• Problem description: The stretch wanted below opens at the line containing "Rendered at 1500 by 844 pixels." and closes at the line containing "Identify the document". Please return it exactly, with no other lines.

• Supplied information:
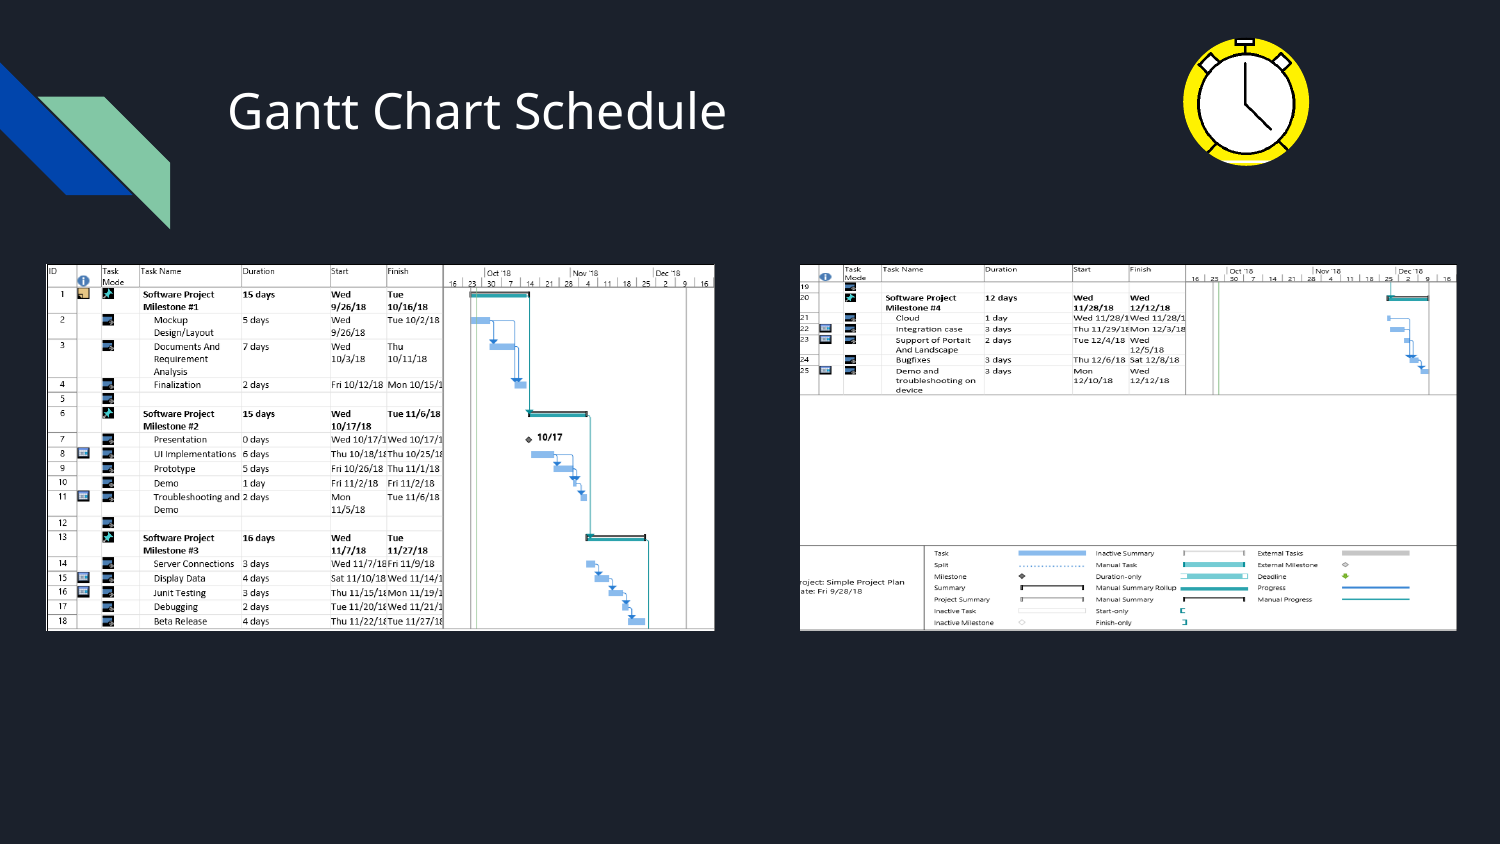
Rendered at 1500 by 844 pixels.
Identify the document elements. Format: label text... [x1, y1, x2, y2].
==
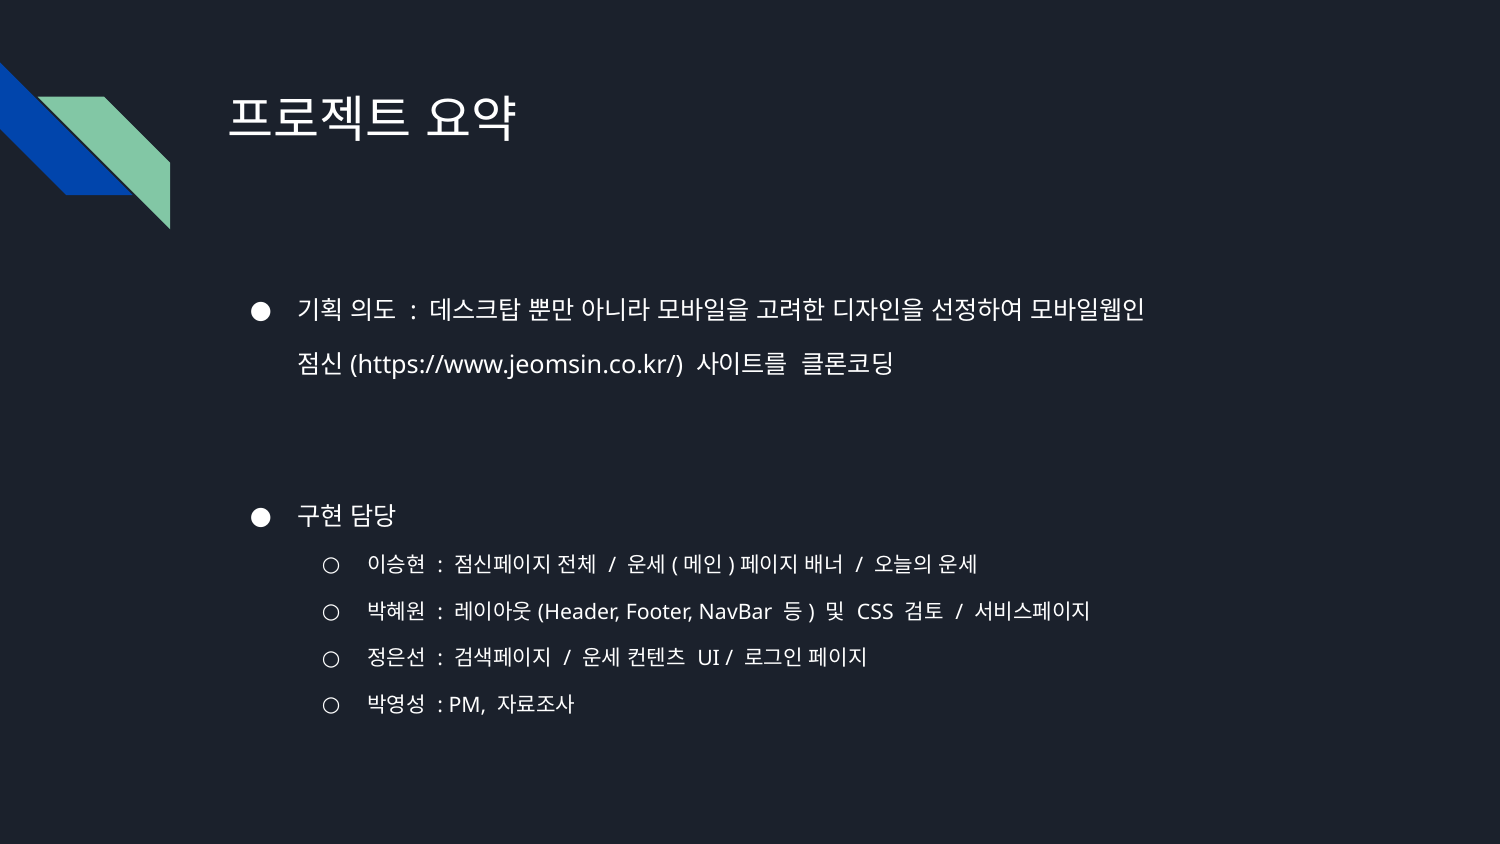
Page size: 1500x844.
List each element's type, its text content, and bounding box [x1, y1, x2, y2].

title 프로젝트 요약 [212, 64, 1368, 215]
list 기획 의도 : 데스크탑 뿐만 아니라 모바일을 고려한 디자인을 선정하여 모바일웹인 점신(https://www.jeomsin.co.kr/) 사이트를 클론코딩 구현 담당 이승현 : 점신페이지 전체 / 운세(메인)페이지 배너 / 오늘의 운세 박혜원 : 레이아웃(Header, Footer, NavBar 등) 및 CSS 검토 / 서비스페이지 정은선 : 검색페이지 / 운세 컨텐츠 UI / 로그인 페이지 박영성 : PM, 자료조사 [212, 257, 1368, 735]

• Exercise output:
Rendered at 1500 by 844 pixels.
Identify the document elements. Format: label text... [x1, y1, x2, y2].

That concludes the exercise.